The drift netting that entangled the grays regularly ensnares all kinds of marine life, including endangered shark species. Two years ago, a ship documented the capture and death of two sperm whales ensnared by a huge jumble of net and other detritus, while untold numbers of animals presumably met the same fate.
Federal fishery managers are now planning to expand gill net operations 75 miles off the California coast, despite the state’s public opposition to the use of gill nets, as evident with the passage of Prop 132 in 1990. But state law does not affect the expansion of the drift gillnet fishery for swordfish and shark. It is appalling to consider the number of whales, sea lions, dolphins and other species that fall victim to the death traps, but because most of them sink to the ocean floor, an accurate count is impossible. The U.S. National Oceanic and Atmospheric Administration has verified that abandoned nets cover huge stretches of the ocean.
Some commercial operations—legal and illegal—use driftnets that are many miles in length for high-volume fishing. When they are left behind, divers are the only means to remove them. New communication devices can aid in locating and assessing the extent of a specific debris mass. The U.S. Coast Guard assists in removal to a depth of 50 feet to protect boats, but sea life is largely on its own.
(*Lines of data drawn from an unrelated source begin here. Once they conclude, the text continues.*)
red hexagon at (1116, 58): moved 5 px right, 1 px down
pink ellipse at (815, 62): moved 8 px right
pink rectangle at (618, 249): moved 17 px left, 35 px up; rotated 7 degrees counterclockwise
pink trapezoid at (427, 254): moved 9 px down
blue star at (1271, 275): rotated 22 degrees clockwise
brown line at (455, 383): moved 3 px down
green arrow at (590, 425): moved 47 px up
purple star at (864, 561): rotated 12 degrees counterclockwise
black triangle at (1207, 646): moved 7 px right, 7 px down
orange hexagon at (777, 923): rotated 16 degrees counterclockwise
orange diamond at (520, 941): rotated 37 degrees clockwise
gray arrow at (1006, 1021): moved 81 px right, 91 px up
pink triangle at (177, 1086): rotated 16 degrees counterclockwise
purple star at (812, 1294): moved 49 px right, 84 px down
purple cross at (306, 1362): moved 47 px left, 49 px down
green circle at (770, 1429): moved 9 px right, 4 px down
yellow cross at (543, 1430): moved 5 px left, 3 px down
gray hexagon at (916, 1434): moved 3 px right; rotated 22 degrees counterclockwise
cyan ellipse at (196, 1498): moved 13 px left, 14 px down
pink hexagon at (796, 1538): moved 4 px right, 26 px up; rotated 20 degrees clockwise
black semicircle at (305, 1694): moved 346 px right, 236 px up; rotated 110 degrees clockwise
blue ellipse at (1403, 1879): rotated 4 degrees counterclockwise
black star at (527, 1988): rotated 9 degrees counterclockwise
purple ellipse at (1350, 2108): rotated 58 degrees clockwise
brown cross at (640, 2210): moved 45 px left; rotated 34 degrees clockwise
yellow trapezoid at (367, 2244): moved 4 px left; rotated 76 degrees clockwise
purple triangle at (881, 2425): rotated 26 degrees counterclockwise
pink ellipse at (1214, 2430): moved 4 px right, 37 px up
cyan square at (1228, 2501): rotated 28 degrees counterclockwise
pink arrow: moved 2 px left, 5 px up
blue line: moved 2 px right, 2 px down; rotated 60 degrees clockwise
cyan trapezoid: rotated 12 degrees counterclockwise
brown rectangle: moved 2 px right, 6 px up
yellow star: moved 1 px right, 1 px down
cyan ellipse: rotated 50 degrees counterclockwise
Any rescue of entangled marine life is left to groups such as Ocean Defenders Alliance and other volunteer efforts that mostly survive on private donations, but a way should be found to require commercial fishers to contribute funding to rescue efforts. This is dangerous work, especially when whales are involved, because of the danger to the disentanglers.
Commercial fishers should be required by law to remove derelict gear from the ocean. Wherever possible, equipment should be biodegradable. Government should provide financial incentives that promote these activities.
Calls for all nets to be tagged with an identifying marker would result in fishers being less prone to cut loose snagged nets or dump worn netting over the side. Because nets would be trackable, fishers would have to report the location of accidental net loss or damage to facilitate an effort to retrieve it before there is untold collateral damage. That would be responsible fisher ocean stewardship in action.